BOSTON (AP) - Martha Coakley has agreed to limit her campaign spending so she can participate in the state’s public campaign financing program.

Coakley, the state attorney general who is seeking the Democratic nomination for governor, joins fellow Democratic candidates Joseph Avellone and Donald Berwick and Republican candidate for governor Mark Fisher in seeking public funds.

Coakley and the other candidates must agree to limit their campaign expenditures to $1.5 million for the primary and $1.5 million for the general election. In return, each gubernatorial candidate is eligible for up to $750,000 for each of the two campaign periods, if the funds are available.

State elections officials estimate there will be just $1.25 million in the campaign fund to be divided evenly between the primary and general election campaigns.

Democratic candidates Steven Grossman and Juliette Kayyem, and Republican Charles Baker, will not seek public funds.
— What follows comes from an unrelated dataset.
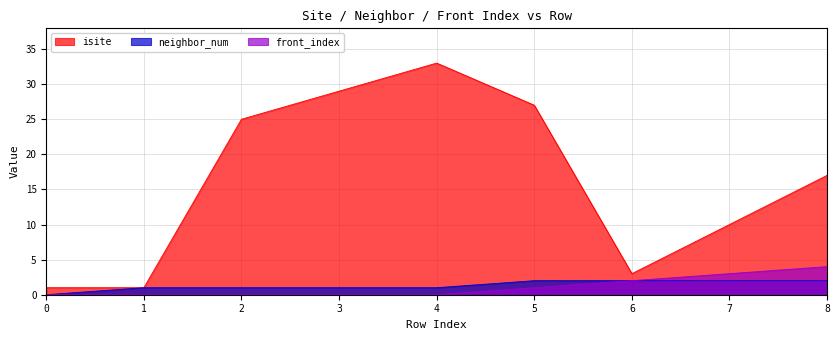

Which series has the largest range (max minus min)?

isite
The sole source of funding for public financing is the State Election Campaign Fund, which allows taxpayers to direct $1 from their tax liability to the fund each year.
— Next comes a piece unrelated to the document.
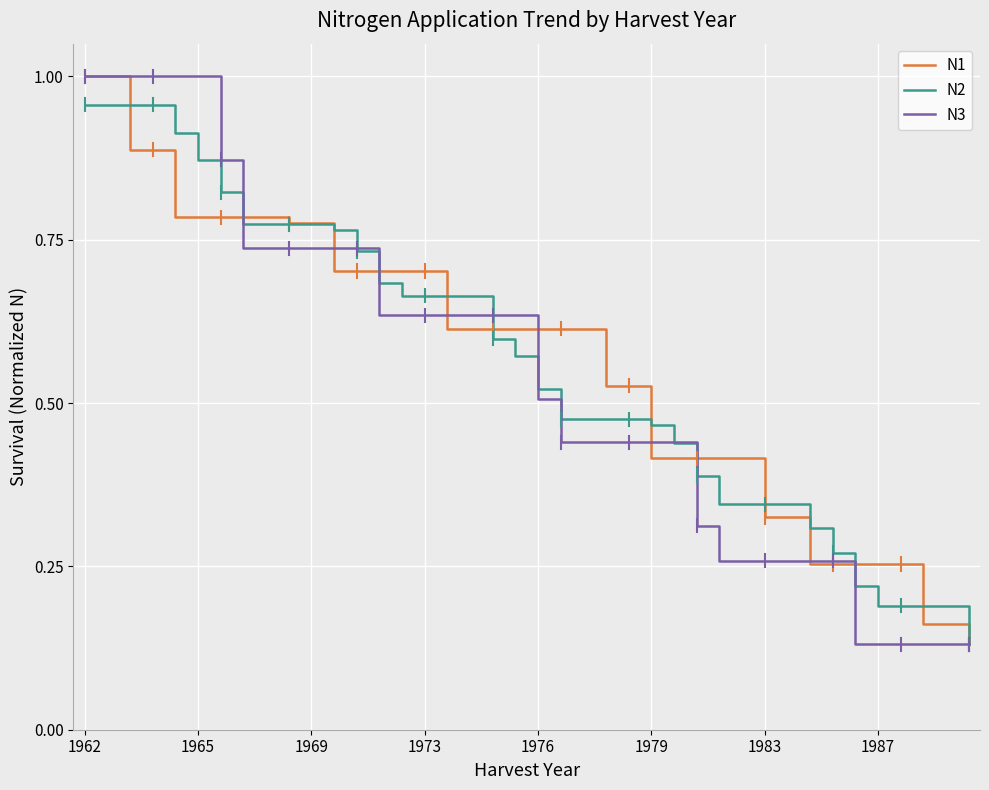

Which series has the largest total across all categories?

N1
Candidates who have decided not to participate in the public financing program must file a statement of the maximum they intend to spend for their primary election campaign by June 6.

If the candidates for governor who are participating in the public financing system reach the minimum threshold of $75,000 in qualifying matching contributions for the primary, there won’t be money available for other statewide candidates in the primary elections.

In 2010, more than $1.4 million was distributed to seven candidates running for statewide office according to the state Office of Campaign and Political Finance.

In the primary that year, $525,163 was distributed to four statewide candidates. In the general election, $894,689 was distributed to five candidates.

Public financing for campaigns has been in place for every statewide election in Massachusetts since 1978.